* Source passage:
++++++

JL: This ties into the ethics of machine learning, an area you have been involved in. Can you explain what’s behind that conversation?
SA: The ethical issues arise from some of the technical issues that I was mentioning, that you train a network to, let’s say, do any task like detect spam comments on a newspaper website or approve or deny loans, et cetera. Since its working is a black box to us, how can we make sure that it’s not discriminating against disadvantaged groups, because it’s learning from data and past decisions, and maybe those were biased? How can we program fairness into it? How can we make sure its decisions can’t be swayed by people who know the decision-maker algorithm?
JL: We’ve all heard the example of facial recognition that doesn’t recognize black faces as accurately as white faces, and the Amazon example of machine learning that screened out women’s resumes because of previous hiring patterns. How do we overcome those issues of bias?
SA: That’s going be tough. In machine learning, the paradigm is that you train on data, you don’t question the data. So if the data is garbage, you are going to learn garbage. The process of preparing data to input into the machine-learning algorithm is not part of machine learning. Maybe it should be.
JL: Do you think that machine learning would ever be able to recognize bias?
SA: For starters, you have to mathematically define what that problem is. What is bias? If bias is a mathematical property, then you can try to train a machine-learning algorithm to detect it, yes, and people are trying to do that.
JL: What are other social and ethical implications of machine learning?
SA: A handful of experts are worrying about the doomsday scenario. As machines do more and more functions in the economy and then in our lives, how do we prevent the kind of doomsday or apocalyptic scenarios that are talked about in science fiction? That’s sort of the more extreme worry, maybe farther into the future.
In my opinion it is not something to worry about in the near future.
JL: An apocalyptic scenario would be what?
SA: Well, take any science-fiction movie, right? That’s what I’m talking about. It’s not clear how current technology gets there, but some people are already thinking about that.

++++++

* Material shown:
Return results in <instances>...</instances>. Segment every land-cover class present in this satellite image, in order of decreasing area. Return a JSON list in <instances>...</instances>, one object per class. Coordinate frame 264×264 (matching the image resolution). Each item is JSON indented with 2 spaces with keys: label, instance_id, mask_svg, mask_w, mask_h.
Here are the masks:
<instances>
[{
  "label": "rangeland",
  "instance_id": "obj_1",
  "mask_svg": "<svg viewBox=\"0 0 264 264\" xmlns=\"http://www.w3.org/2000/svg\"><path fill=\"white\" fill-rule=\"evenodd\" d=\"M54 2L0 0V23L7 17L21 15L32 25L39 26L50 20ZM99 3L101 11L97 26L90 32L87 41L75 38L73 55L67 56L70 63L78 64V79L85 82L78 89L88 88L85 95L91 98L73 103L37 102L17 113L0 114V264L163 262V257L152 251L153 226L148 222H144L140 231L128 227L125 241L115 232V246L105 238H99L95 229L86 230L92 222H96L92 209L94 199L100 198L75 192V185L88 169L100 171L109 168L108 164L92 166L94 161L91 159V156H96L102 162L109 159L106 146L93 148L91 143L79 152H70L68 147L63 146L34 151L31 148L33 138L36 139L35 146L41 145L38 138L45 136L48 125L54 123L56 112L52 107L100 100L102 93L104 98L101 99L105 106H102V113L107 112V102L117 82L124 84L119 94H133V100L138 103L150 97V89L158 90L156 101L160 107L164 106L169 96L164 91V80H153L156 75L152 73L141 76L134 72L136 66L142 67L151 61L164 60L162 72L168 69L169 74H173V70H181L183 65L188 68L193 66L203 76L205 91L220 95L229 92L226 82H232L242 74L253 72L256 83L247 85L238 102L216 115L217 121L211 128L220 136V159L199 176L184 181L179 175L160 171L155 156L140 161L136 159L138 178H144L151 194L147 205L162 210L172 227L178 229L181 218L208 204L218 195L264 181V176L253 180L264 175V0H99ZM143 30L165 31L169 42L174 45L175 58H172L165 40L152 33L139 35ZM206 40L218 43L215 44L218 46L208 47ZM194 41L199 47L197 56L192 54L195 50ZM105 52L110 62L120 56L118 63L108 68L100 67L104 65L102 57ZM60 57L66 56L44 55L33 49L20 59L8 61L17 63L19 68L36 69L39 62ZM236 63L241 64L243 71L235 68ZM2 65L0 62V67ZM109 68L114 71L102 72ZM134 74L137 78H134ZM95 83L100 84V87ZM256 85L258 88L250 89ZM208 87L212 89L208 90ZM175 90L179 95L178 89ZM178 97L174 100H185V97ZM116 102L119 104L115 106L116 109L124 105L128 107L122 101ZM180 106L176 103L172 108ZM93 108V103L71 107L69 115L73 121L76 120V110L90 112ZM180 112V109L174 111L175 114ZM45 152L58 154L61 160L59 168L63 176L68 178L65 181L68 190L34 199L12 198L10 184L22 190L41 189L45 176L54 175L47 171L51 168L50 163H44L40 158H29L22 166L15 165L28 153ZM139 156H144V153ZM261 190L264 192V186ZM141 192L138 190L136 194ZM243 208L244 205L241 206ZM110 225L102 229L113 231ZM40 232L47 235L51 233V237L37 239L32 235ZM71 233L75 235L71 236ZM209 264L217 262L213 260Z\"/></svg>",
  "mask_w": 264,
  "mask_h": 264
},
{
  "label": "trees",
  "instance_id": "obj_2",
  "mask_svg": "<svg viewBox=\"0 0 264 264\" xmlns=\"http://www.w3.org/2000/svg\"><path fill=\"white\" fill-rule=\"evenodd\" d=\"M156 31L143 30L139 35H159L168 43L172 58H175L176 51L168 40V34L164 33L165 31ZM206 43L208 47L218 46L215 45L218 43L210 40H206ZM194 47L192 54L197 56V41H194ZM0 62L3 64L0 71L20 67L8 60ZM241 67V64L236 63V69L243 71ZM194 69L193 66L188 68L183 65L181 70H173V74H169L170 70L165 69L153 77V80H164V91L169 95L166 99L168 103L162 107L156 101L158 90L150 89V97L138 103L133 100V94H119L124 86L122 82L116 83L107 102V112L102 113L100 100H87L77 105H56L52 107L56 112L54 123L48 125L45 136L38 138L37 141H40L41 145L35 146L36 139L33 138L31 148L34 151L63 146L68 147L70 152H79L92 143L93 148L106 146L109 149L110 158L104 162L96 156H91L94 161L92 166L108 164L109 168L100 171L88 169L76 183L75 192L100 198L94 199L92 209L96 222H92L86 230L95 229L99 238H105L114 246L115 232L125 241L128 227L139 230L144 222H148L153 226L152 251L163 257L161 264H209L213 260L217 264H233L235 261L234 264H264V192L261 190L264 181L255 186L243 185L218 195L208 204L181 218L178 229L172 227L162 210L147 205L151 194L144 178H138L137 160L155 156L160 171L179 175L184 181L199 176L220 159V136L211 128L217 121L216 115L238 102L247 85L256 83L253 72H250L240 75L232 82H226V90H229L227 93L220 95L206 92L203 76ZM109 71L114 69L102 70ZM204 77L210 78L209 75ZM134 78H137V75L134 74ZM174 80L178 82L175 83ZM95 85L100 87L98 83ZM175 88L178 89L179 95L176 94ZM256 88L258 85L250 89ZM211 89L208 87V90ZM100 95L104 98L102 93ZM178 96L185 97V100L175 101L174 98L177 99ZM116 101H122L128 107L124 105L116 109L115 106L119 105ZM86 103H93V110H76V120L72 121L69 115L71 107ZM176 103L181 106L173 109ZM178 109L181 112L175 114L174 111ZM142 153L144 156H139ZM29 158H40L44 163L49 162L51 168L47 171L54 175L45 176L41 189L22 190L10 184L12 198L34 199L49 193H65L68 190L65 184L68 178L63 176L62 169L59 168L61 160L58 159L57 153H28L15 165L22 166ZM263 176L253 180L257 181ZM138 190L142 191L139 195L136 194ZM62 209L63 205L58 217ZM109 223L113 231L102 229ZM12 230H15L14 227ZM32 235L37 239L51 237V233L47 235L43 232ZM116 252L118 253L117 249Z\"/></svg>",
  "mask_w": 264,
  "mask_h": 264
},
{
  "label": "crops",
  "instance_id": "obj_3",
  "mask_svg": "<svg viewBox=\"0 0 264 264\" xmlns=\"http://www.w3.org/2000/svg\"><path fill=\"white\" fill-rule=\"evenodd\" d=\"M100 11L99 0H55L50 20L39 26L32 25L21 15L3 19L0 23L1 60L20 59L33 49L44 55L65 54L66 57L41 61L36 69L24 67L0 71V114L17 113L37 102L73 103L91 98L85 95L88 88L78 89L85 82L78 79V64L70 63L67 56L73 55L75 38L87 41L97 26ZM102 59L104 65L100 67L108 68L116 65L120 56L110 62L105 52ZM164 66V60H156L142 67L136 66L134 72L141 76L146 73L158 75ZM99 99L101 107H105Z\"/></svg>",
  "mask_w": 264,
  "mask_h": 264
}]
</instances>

++++++

* Questions to answer:
(A) In the interview on machine-learning ethics, what questions does JL ask? List each one.
(B) Pick up the interview on machine-learning ethics after its final line and write what comes next.

* Answers per task:
(A)
- "Can you explain what's behind that conversation?"
- "How do we overcome those issues of bias?"
- "Do you think that machine learning would ever be able to recognize bias?"
- "What are other social and ethical implications of machine learning?"
- "An apocalyptic scenario would be what?"

(B)
JL: You mean Hal in 2001, who takes over the spaceship kind of scenario?
SA: Or even more. I mean, that was 1968. There’ve been much more dire movies. Terminator, Blade Runner, Minority Report.
JL: Terminator, that’s a good one.
SA: We’re showing our age, right, by thinking of movies from the ’80s!
JL: (Laughs.) Right! How do you feel about the machine learning in our own lives, like Alexa and Siri? Do you use those technologies?
SA: I don’t too much.
JL: Why not?
SA: The quickest answer is that just generationally, I’m not used to using those technologies. But also, being somewhat knowledgeable, I find the tech world very invasive of privacy. Maybe in 20 years people will think nothing of it, but to me it feels invasive. I turn off a lot of invasive things in my browser for example. I worry about the privacy implications of all this.
JL: I find this is true from a lot of people who are well-versed in technology. It seems like the more you know, the more on guard you are about privacy invasions in particular.
SA: It reminds me of when I was an undergrad at MIT, and one day I was standing waiting for an elevator next to a professor of mine. He was older than me, obviously, a fair bit. The elevator was about to leave, and I stuck my hand in, to open the door again.
He looked at me, and he said, “I’m an engineer. I would never do that.”
JL: When you know too much, right?
SA: Yes, and you know that all these systems can fail.